The 2017-2021 period 

  • The employment elasticity went up sharply during this period. However, this simple observation can be misleading, as observed by APU. 
  • There has been a fall in output growth. 
    • The non-farm employment growth rate improved during this period, but 
    • The non-farm output growth (the denominator in this formula) also fell quite sharply. 
  • The quality of jobs has fallen.  
    • When the economy does well and employers find it worthwhile to create new jobs, the kind of jobs that are created are regular wage jobs or, at least, casual labour jobs.  
    • But instead, what has been created in this phase is self-employment. 
    • This is the kind of work that pays no regular wage with the remuneration distinctly below other categories of jobs.  
    • Between 2017 and 2021, there was a slowdown in overall regular wage job creation but formal jobs (with a written contract and benefits) as a share of all regular wage work rose from 25% to 35%.  
    • In 2020-21 (pandemic year) regular wage employment fell by 2.2 million.  
  • The biggest losers in the process were the women. 
    • While half of the lost employment is accounted for by women, only a third of the increase in formal employment accrued to women.  
    • So in net terms, women lost out on formal employment in this period.

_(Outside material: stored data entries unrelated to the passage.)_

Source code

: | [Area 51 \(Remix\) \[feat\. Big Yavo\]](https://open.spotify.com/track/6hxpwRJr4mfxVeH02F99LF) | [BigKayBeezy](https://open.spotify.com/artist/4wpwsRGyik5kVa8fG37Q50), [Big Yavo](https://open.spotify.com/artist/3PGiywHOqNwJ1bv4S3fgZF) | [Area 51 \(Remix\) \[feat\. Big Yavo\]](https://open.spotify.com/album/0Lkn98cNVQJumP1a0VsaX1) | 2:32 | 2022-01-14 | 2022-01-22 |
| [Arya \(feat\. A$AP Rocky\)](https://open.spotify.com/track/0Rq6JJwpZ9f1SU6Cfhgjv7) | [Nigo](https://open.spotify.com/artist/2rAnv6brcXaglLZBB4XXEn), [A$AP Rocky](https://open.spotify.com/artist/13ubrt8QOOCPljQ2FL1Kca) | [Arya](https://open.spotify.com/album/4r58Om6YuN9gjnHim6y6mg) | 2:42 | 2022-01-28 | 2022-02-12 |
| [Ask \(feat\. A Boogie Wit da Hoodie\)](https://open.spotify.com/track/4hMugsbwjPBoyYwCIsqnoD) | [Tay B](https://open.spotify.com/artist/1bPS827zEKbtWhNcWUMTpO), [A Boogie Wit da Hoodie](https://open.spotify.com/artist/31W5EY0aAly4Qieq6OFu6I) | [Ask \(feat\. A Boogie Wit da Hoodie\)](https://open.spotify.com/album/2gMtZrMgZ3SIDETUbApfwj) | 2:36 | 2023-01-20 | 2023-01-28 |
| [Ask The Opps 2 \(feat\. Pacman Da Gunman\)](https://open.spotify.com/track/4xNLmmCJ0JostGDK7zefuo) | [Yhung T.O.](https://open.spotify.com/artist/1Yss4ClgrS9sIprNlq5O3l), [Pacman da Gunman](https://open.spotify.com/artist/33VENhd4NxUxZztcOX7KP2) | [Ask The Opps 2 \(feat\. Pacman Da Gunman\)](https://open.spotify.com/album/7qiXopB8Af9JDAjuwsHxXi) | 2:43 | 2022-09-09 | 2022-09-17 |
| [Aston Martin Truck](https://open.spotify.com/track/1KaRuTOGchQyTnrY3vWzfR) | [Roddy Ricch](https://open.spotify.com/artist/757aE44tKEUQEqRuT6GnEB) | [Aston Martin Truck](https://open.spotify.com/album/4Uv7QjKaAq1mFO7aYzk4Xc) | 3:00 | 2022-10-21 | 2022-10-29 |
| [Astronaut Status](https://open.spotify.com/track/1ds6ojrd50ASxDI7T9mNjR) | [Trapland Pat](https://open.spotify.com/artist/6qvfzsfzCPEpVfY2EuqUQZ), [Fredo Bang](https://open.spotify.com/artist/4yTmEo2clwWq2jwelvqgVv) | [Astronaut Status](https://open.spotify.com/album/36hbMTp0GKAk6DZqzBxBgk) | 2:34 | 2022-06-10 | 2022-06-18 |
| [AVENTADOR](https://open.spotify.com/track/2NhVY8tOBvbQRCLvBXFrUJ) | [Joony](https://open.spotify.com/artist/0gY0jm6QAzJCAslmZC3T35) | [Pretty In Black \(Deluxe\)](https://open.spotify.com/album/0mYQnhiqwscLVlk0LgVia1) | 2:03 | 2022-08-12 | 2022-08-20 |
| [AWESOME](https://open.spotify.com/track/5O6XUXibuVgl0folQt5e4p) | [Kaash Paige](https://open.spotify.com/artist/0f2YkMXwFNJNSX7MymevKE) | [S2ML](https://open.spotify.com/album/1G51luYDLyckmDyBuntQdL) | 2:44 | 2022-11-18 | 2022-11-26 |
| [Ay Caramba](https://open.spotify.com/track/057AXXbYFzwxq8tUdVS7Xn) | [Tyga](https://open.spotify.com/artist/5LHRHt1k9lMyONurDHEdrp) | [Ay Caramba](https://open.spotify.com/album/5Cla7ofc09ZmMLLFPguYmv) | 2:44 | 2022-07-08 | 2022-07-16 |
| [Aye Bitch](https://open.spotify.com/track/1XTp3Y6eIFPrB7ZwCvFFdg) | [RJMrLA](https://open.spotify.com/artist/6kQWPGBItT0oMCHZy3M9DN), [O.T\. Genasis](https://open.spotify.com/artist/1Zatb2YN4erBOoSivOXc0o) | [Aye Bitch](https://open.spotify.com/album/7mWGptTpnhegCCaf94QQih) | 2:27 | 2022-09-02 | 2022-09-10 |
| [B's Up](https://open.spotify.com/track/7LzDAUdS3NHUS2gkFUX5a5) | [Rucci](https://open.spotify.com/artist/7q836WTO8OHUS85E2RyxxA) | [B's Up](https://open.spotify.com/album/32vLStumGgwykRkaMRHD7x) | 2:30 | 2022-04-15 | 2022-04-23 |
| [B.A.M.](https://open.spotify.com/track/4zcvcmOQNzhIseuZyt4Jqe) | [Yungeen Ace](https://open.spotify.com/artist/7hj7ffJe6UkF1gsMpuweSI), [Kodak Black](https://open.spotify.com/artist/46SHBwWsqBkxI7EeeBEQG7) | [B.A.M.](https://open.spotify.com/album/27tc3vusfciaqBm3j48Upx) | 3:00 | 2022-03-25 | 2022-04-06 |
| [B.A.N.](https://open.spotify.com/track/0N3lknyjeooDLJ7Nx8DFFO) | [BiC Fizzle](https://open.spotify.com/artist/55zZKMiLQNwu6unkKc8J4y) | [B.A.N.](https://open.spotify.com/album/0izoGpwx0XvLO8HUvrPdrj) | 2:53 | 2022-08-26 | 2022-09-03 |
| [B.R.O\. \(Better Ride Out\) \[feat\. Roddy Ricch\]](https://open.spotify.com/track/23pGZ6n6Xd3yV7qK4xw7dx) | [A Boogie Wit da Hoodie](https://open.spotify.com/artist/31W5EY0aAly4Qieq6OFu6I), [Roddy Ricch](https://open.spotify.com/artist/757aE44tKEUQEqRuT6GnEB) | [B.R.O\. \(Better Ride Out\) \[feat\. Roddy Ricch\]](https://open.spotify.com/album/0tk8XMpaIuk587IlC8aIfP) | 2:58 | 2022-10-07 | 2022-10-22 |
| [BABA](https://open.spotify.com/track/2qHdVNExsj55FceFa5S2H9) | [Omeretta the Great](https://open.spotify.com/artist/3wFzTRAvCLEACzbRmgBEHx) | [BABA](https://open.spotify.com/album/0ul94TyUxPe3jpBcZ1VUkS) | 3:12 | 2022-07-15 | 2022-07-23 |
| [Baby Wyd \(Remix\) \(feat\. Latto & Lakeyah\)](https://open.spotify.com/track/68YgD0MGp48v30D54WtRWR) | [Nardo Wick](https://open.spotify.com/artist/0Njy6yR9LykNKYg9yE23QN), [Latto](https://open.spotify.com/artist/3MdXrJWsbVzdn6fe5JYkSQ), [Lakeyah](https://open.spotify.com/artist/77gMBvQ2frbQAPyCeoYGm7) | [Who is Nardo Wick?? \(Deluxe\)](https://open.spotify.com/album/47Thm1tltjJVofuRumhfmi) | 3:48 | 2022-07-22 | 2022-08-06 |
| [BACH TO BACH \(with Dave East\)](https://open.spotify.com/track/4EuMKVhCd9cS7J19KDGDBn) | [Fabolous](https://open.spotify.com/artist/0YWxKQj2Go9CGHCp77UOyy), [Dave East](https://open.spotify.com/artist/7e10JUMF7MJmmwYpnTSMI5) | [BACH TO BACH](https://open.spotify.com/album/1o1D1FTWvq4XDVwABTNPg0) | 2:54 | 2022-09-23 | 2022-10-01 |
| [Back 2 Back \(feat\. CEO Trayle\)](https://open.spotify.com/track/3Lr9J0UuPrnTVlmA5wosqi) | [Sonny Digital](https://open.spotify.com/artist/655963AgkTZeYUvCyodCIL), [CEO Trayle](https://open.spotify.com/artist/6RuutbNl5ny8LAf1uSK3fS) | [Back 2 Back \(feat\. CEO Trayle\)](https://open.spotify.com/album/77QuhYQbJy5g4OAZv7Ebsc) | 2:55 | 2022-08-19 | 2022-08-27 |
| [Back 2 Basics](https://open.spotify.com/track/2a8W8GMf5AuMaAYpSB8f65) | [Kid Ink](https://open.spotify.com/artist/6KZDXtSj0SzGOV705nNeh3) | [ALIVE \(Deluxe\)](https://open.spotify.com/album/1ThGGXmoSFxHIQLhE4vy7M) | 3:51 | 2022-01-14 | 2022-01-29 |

Not only that, there was a shift towards self-employment due to distress. 

India’s growth strategy 

  • Different experts have different solutions for India 
    • Doubling down on boosting labour-intensive manufacturing, even if it is for just domestic consumers.  
    • Shifting to “green” manufacturing can provide India with an opportunity to redo the industrial revolution. 

  • A framework for a National Employment Policy was outlined in the previous (2021) SWI report. 

Source: https://indianexpress.com/article/explained/explained-economics/explainspeaking-gdp-growth-employment-india-8956297/ 

Keywords: GS Paper – 3: Employment; Growth & Development; Skill Development; Human Resource.